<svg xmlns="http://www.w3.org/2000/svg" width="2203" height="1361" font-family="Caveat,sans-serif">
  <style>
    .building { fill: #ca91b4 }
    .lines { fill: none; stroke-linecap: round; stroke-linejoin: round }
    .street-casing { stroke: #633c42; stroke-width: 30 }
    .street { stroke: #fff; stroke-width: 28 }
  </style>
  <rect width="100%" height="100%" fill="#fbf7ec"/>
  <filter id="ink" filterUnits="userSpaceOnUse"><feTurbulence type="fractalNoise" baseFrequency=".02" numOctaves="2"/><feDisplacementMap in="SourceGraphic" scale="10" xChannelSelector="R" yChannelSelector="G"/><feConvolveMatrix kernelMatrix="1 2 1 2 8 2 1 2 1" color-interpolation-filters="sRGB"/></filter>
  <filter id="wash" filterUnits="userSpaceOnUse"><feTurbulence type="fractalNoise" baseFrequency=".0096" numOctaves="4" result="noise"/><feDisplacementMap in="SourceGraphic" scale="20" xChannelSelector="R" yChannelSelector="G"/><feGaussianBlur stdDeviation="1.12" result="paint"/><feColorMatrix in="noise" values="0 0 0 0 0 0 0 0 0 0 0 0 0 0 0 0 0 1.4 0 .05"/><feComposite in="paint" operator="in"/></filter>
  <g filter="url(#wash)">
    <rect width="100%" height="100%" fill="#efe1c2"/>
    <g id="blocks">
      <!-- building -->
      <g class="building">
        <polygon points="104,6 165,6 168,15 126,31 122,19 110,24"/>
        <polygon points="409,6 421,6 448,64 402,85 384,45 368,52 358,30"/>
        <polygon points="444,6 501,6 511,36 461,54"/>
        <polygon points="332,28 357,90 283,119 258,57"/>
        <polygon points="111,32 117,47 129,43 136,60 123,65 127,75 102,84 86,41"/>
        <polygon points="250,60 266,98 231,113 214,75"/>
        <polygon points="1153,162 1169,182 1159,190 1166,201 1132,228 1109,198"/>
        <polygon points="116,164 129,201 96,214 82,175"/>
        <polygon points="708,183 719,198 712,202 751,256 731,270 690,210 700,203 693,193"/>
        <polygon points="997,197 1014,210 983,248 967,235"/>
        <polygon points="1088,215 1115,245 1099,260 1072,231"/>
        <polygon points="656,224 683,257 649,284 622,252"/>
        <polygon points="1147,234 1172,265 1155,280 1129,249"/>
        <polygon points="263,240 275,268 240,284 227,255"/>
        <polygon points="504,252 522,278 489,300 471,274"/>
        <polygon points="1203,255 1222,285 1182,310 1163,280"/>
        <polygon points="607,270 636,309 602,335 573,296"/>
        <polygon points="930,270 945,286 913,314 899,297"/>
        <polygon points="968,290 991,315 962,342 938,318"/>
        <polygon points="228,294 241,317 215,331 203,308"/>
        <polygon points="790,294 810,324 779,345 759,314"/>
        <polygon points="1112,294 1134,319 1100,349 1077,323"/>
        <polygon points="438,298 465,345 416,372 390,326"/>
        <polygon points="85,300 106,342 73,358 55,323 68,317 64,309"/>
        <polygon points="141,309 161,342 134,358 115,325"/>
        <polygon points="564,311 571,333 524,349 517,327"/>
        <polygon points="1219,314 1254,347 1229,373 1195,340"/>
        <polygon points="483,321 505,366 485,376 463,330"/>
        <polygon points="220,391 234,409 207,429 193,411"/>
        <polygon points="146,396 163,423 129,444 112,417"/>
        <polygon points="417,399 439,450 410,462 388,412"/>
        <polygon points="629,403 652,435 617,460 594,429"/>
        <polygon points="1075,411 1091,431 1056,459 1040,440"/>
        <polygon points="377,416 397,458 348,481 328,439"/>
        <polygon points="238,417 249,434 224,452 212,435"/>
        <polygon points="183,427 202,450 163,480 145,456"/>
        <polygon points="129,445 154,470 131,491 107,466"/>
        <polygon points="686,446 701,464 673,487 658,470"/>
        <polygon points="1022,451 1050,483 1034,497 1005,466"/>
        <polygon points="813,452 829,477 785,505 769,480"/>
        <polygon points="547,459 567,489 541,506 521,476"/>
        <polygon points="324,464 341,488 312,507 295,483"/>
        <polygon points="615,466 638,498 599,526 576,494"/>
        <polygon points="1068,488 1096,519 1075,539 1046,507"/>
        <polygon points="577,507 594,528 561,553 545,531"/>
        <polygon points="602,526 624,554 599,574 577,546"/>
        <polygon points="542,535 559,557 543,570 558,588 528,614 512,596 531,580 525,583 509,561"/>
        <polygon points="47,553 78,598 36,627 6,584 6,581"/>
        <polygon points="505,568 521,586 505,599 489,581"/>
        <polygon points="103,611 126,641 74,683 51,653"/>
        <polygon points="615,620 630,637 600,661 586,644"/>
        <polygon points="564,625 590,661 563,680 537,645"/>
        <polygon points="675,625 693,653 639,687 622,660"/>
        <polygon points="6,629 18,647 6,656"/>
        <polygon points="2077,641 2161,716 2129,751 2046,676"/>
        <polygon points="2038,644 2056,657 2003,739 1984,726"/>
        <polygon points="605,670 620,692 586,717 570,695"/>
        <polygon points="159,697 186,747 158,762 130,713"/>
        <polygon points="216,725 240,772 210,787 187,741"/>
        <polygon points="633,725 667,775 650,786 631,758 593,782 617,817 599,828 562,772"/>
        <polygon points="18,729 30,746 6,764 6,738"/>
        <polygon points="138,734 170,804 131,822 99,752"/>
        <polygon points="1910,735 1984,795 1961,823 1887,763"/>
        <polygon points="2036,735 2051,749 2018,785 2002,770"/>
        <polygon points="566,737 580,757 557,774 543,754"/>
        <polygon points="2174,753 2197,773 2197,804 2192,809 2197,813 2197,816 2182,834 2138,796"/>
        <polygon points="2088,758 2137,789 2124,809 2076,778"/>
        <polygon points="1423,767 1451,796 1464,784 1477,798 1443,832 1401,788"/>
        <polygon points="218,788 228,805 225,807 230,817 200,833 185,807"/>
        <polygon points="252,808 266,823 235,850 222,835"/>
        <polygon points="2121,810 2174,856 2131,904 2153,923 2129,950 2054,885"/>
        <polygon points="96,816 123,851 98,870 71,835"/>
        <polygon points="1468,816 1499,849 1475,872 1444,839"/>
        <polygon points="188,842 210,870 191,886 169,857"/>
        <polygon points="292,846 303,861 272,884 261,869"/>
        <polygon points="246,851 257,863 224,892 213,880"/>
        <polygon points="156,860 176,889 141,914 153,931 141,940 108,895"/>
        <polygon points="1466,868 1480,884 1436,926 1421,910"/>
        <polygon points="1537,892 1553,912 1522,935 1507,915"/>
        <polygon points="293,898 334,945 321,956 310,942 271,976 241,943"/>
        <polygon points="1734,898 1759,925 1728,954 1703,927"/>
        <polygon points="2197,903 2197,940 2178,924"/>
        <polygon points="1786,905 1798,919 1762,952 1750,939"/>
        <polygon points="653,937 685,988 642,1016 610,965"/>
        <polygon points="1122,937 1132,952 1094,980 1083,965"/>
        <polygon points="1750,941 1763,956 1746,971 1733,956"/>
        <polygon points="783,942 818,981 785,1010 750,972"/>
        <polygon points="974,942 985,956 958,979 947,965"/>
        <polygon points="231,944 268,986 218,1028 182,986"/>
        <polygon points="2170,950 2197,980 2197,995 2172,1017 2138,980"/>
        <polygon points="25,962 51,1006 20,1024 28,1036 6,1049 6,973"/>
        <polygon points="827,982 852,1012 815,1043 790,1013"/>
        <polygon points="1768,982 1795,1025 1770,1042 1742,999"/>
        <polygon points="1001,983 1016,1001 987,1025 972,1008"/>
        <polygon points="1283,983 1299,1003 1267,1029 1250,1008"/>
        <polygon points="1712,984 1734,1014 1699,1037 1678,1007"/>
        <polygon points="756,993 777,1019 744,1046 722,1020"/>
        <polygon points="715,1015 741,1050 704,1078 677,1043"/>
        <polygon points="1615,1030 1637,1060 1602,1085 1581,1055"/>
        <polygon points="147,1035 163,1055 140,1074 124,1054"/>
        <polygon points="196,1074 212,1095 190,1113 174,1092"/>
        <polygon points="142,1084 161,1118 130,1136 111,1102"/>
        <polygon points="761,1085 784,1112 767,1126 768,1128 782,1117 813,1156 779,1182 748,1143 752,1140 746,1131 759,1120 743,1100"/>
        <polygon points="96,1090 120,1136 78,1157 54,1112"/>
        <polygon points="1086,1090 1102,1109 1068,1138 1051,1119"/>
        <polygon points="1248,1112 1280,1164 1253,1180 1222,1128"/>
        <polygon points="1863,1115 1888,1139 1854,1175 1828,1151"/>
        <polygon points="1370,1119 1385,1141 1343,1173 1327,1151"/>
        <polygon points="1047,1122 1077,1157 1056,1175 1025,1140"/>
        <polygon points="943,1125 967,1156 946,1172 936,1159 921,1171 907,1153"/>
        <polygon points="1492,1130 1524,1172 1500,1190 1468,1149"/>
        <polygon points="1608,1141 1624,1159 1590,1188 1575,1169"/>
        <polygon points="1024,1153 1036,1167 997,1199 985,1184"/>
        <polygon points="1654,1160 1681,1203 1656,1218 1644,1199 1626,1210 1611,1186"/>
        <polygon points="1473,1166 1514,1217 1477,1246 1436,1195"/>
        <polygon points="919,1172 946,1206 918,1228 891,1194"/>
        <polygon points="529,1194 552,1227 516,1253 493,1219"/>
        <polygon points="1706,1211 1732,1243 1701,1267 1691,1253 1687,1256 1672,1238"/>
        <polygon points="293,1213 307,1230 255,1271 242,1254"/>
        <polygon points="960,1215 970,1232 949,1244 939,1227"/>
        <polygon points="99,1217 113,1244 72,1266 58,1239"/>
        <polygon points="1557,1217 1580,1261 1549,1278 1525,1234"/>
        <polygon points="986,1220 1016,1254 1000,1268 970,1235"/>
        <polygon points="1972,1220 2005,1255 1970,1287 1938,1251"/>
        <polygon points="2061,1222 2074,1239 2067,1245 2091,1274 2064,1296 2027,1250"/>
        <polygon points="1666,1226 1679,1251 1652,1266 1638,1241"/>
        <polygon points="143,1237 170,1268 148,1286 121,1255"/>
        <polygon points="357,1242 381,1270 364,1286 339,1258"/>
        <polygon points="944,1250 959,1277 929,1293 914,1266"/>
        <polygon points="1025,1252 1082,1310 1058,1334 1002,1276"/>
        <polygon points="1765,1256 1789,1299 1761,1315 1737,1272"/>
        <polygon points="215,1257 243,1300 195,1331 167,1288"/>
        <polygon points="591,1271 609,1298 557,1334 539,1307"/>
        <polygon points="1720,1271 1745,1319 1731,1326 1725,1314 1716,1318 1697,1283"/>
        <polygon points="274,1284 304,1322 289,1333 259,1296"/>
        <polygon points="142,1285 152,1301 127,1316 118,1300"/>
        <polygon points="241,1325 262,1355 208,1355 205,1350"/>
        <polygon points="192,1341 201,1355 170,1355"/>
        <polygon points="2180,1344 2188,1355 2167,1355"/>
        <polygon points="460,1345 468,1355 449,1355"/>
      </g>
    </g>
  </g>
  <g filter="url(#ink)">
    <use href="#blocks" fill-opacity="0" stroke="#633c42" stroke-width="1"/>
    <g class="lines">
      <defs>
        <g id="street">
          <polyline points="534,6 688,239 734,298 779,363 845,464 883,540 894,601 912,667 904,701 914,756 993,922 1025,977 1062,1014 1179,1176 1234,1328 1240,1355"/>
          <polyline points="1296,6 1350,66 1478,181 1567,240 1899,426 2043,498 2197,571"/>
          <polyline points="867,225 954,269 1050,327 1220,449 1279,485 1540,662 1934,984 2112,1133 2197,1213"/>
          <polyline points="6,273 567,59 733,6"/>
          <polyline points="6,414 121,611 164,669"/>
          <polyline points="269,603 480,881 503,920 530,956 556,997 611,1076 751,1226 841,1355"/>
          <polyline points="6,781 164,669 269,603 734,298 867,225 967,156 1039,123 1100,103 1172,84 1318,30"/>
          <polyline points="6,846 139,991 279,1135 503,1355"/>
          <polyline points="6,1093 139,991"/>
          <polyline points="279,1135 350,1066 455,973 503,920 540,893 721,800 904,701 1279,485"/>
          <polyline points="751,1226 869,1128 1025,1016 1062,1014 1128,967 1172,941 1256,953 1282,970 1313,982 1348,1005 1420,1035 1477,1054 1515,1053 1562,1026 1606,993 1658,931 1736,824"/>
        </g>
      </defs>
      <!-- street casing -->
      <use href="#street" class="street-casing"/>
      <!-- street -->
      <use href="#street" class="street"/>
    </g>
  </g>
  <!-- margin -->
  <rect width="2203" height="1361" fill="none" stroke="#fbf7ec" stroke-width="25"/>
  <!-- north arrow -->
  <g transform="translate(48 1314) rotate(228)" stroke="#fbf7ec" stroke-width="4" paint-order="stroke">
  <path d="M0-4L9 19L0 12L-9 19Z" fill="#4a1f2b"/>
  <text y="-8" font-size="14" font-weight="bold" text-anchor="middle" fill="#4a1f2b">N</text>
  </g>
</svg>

▶ DIRECTIONS FOR THIS TASK: Determine how many of the lines above include the word "yChannelSelector", then give that number and nothing else.

▶ EXERCISE RESULT: 2